Los bailarines pasaron delante de él, por detrás, le abrazaron y se cogieron a él mientras Nicolás levantaba las manos y sostenía el violín por encima de la cabeza.

Una carcajada estridente surgió de la boca del músico. Se reía a mandíbula batiente, agitando brazos y piernas sin control. Al cabo de unos instantes, bajó la cabeza y clavó los ojos en mí. Por último, con su tono de voz más estentóreo, exclamó:

— ¡yo os he dado el teatro de los vampiros! ¡el teatro de los vampiros! ¡el mayor espectáculo del bulevar!

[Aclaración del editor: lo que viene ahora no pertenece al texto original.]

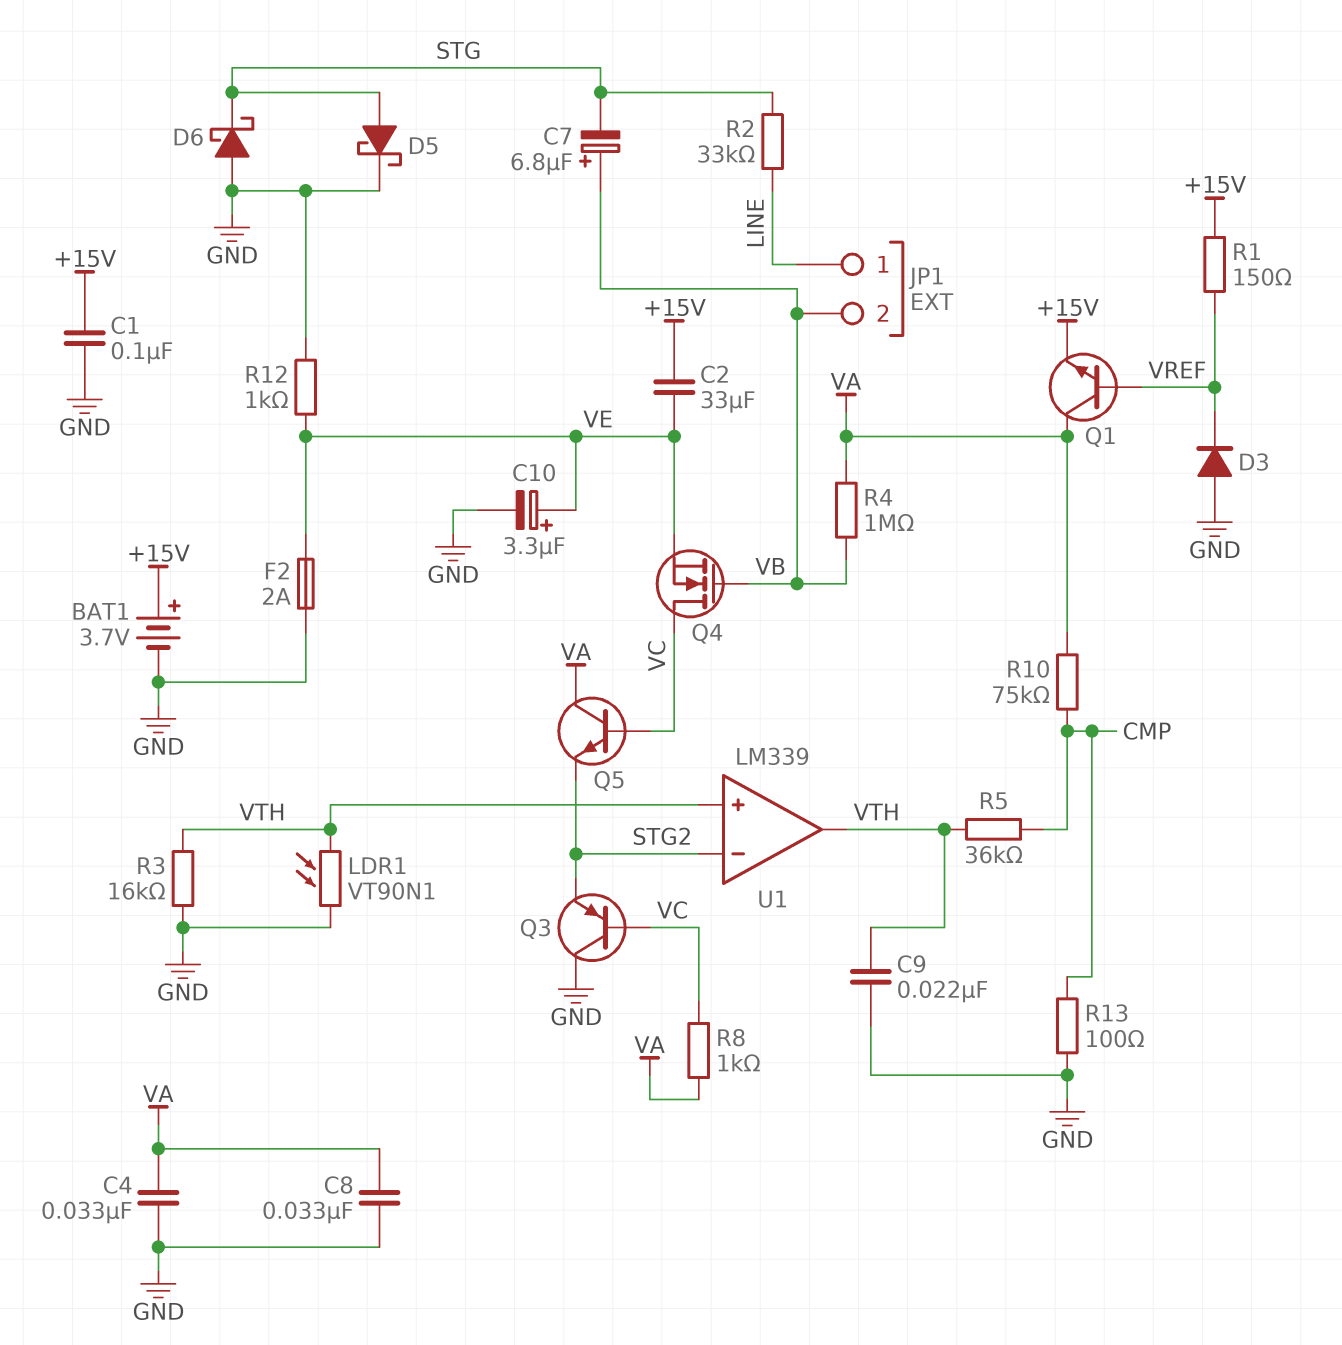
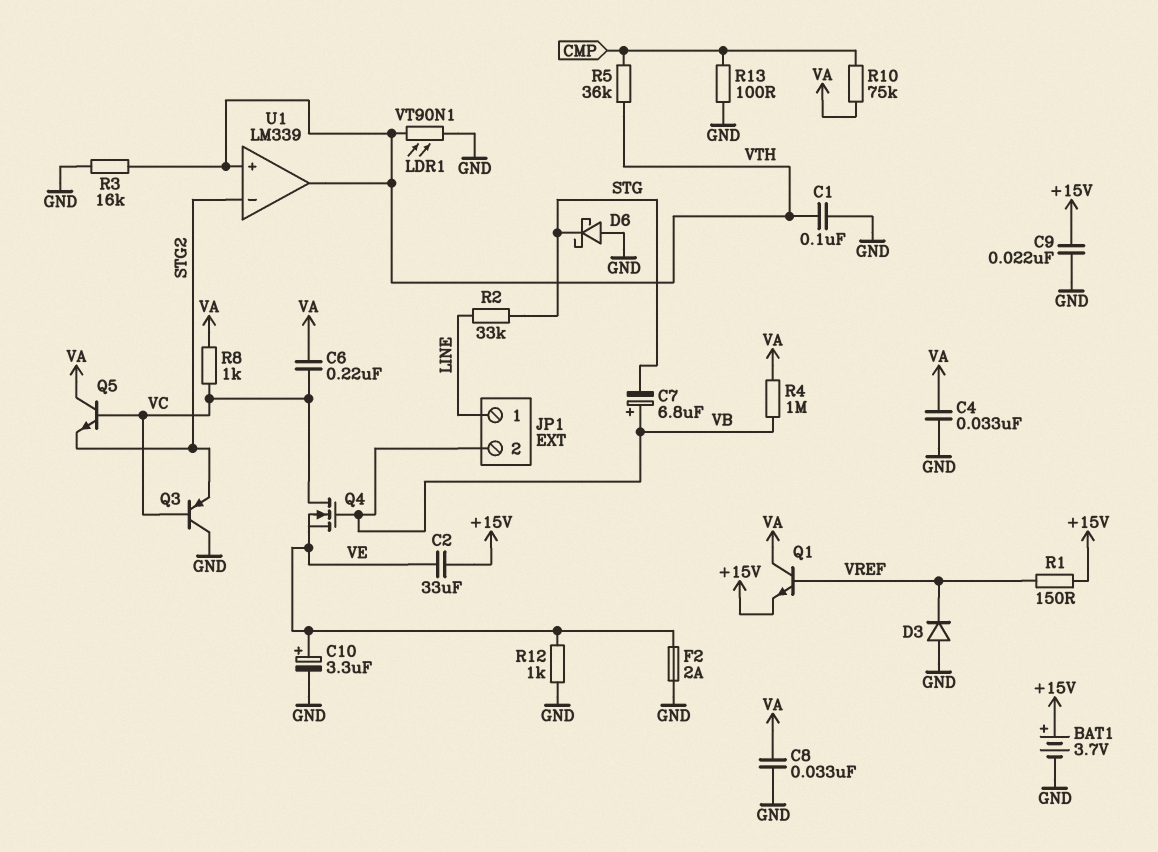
C1: 100nF (+15V, GND) -> 100nF (GND, VTH)
C6: none -> 220nF (VA, VC)
C9: 22nF (GND, VTH) -> 22nF (+15V, GND)
D5: schottky (A STG, K GND) -> none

Desconcertados, los demás le miraron. Sin embargo, una vez más, todos al unísono batieron palmas y lanzaron vítores. Dieron saltos en el aire y, con gritos de alegría, pasaron sus brazos en torno al cuello de Nicolás y le besaron. Después, danzando en torno a él en un círculo, le hicieron dar vueltas impulsándole con los brazos. Se alzaron las risas en todas las gargantas cuando él los estrechó a todos en sus brazos y respondió a sus besos mientras las criaturas lamían, con sus largas lenguas rosadas, el sudor ensangrentado de su rostro.

—¡El Teatro de los Vampiros!

Las criaturas se separaron de Nicolás y vocearon el nombre al público inexistente, al mundo entero. Hicieron una reverencia a las luces del proscenio y, retozando y lanzando alaridos, saltaron a las vigas y se dejaron caer desde ellas con un eco atronador de las tablas.

Desapareció la música, reemplazada por la cacofonía de gritos y golpes y risas, insistente como el tañido de las campanas.

No recuerdo que les diera la espalda ni que subiera los peldaños del escenario y cruzara éste dejándoles atrás, pero debí hacerlo, ya que, de pronto, me encontré sentado en la mesilla baja y estrecha de mi reducido camerino, con la espalda apoyada en el rincón, las rodillas encogidas y la cabeza contra el frío cristal del espejo. Gabrielle estaba allí.

Mi respiración era jadeante y su sonido me desgarró. Vi cosas —la peluca que había lucido en escena, el escudo de cartón piedra—, que me hicieron evocar emociones extraordinarias. Pero sentía que me ahogaba. Y era incapaz de pensar.

Entonces apareció Nicolás a la puerta y apartó a Gabrielle a un lado con una fuerza que nos sorprendió a ella y a mí.

—Y bien: ¿no te gusta, mi señor empresario? —me preguntó, a la vez que me apuntaba con el dedo y avanzaba hacia mí. Su voz era un torrente sin pausas que parecía una sola e inmensa palabra—. ¿No admiras su esplendor, su perfección? ¿No dotarás al Teatro de los Vampiros de esas monedas del reino que posees en tal abundancia? ¿Cómo era eso, «la nueva maldad, el centro en el capullo de la rosa, la muerte en el centro mismo de las cosas»...?

De la mudez había pasado al parloteo obsesivo e, incluso cuando cesó de hablar, los inaudibles sonidos frenéticos y carentes de sentido continuaron brotando de sus labios como el agua de una fuente. Tenía el rostro contraído, duro y brillante de las gotitas de sangre que bañaban su piel y manchaban el lino blanco de su cuello.